Excerpted passage -
========================================================================

George Lucas Says The Phantom Menace Is One of His Favorite Films

At Star Wars Celebration, George Lucas called The Phantom Menace one of his favorite films.
At Star Wars Celebration, George Lucas called The Phantom Menace one of his favorite films.
Photo: Lucasfilm

The maker wasn’t there in person, but he was there in spirit. And via video.

At today’s 20th anniversary panel for Star Wars Episode I: The Phantom Menace at Star Wars Celebration, George Lucas sent in a taped video message to thank fans for coming—and to talk, very briefly, about the film’s legacy.


Here’s his quote:

Thank you for coming to the Celebration. [The Phantom Menace] one of my favorite movies and of course Jar Jar is my favorite character. Ahmed [Best], you did a fantastic job. It was very very hard. Also for John Knoll and all the guys at ILM, I made it impossible for them. We broke a lot of ground. We were using test equipment but it was the beginning of digital, even though we didn’t get to shoot the whole thing digitally, we got to shoot part of it so it was really one of the first digital features and I’m very proud of that. The fans are always such a big part of these films and obviously those of you who are here are the fans of Episode 1 and I love each and ever one of you.

========================================================================

Dataset -
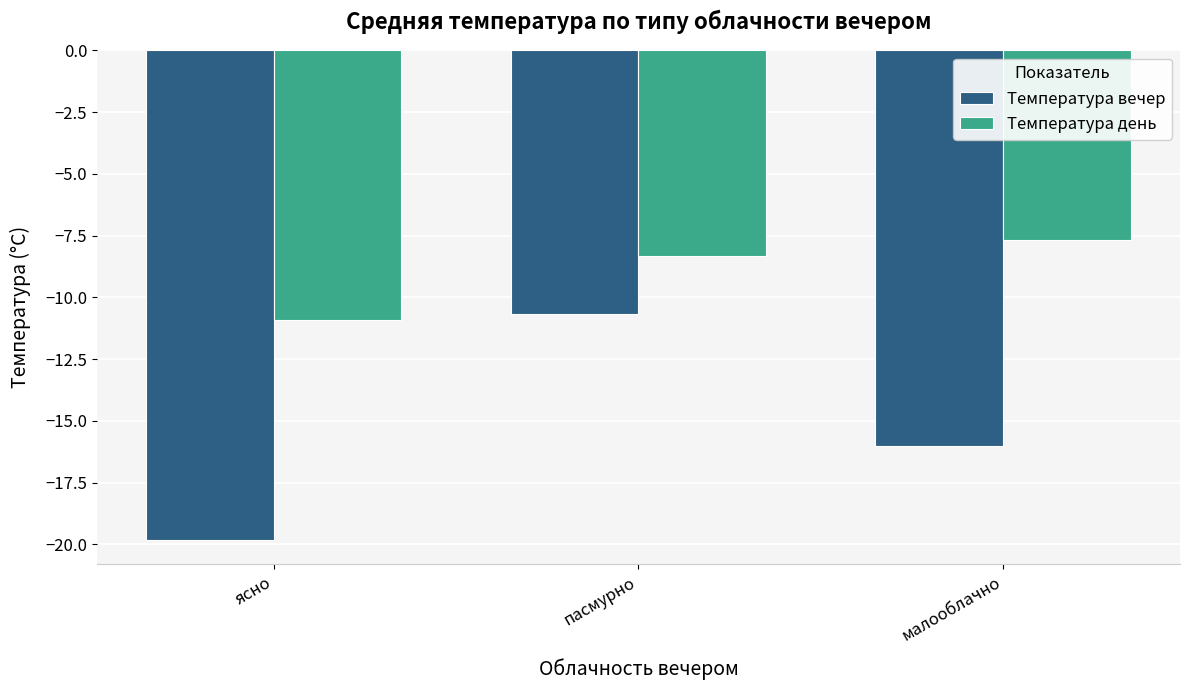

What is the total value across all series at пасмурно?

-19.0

========================================================================

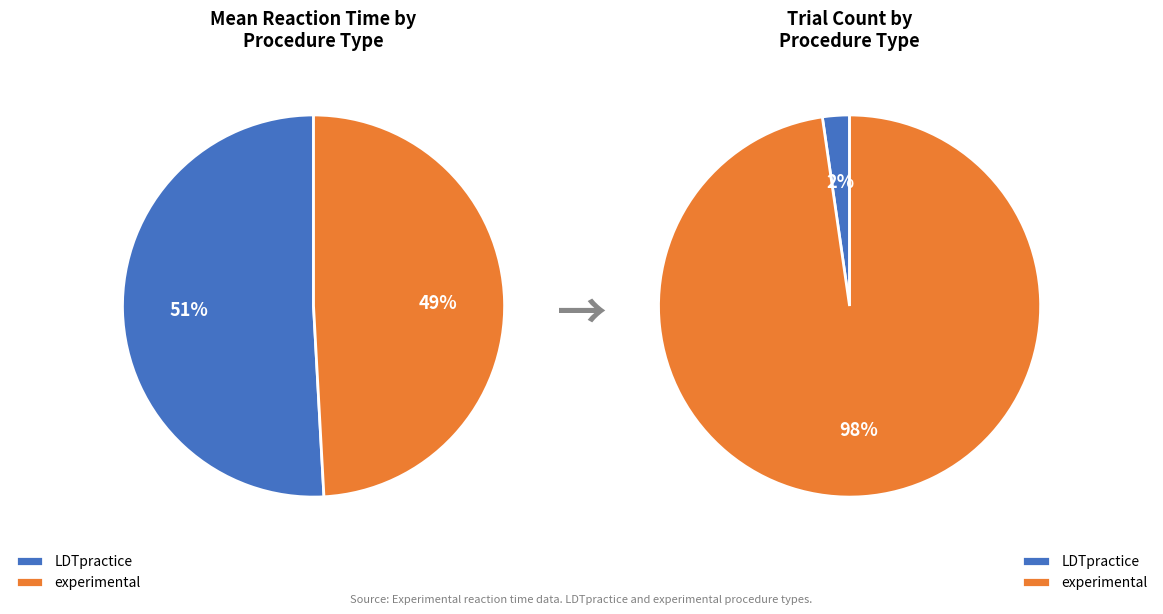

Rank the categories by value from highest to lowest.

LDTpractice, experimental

========================================================================

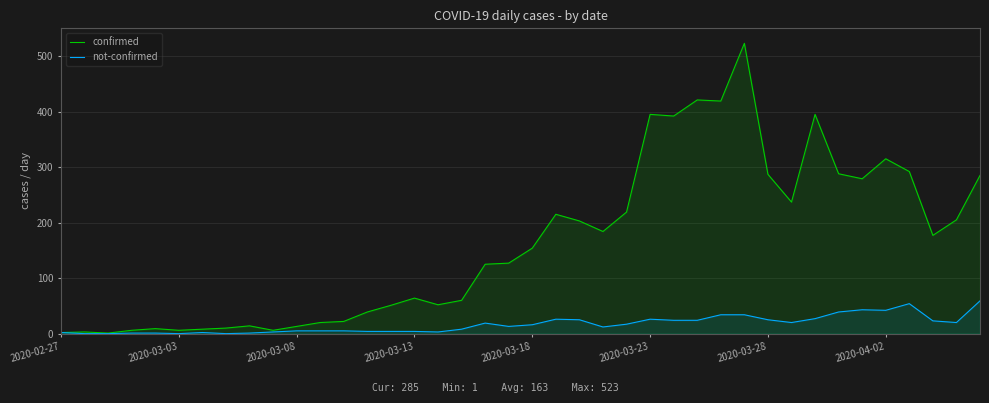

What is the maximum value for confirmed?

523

========================================================================

Work instruction 1 -
In the Phantom Menace article, how did George Lucas take part in the 20th anniversary panel at Star Wars Celebration?
Work instruction 2 -
Could you carry the Phantom Menace article on past the end of Lucas's quoted message?
The items have nothing to do with the Phantom Menace article.

Written response 1 -
He sent a taped video message instead of attending in person.

Written response 2 -
And here’s the full panel, synced up to 1:01:28 when Lucas came on.

Lucas’ praise of Best was a theme at this year’s convention, likely in part due to a recent outpouring of fan support since Best admitted he was suicidal after the negative reaction to Jar Jar. During the Phantom Menace panel, Best received enthusiastic cheers, much like he did on the main stage at the convention a few days earlier. You can watch that video below.

To hear Lucas say Phantom Menace is one of his favorite films is a little surprising, but you have to also remember the film was pure George. There was no one there to tell him “no” at any stage. Plus, it pushed technology so far ahead compared to other films of the era. More than almost anything else, that was the takeaway from the panel—sure, some fans like the movie, but the fact that Phantom Menace ushered in a new era of Star Wars, and filmmaking technology as a whole, is really its biggest legacy.

For more from this year’s Star Wars Celebration, read below.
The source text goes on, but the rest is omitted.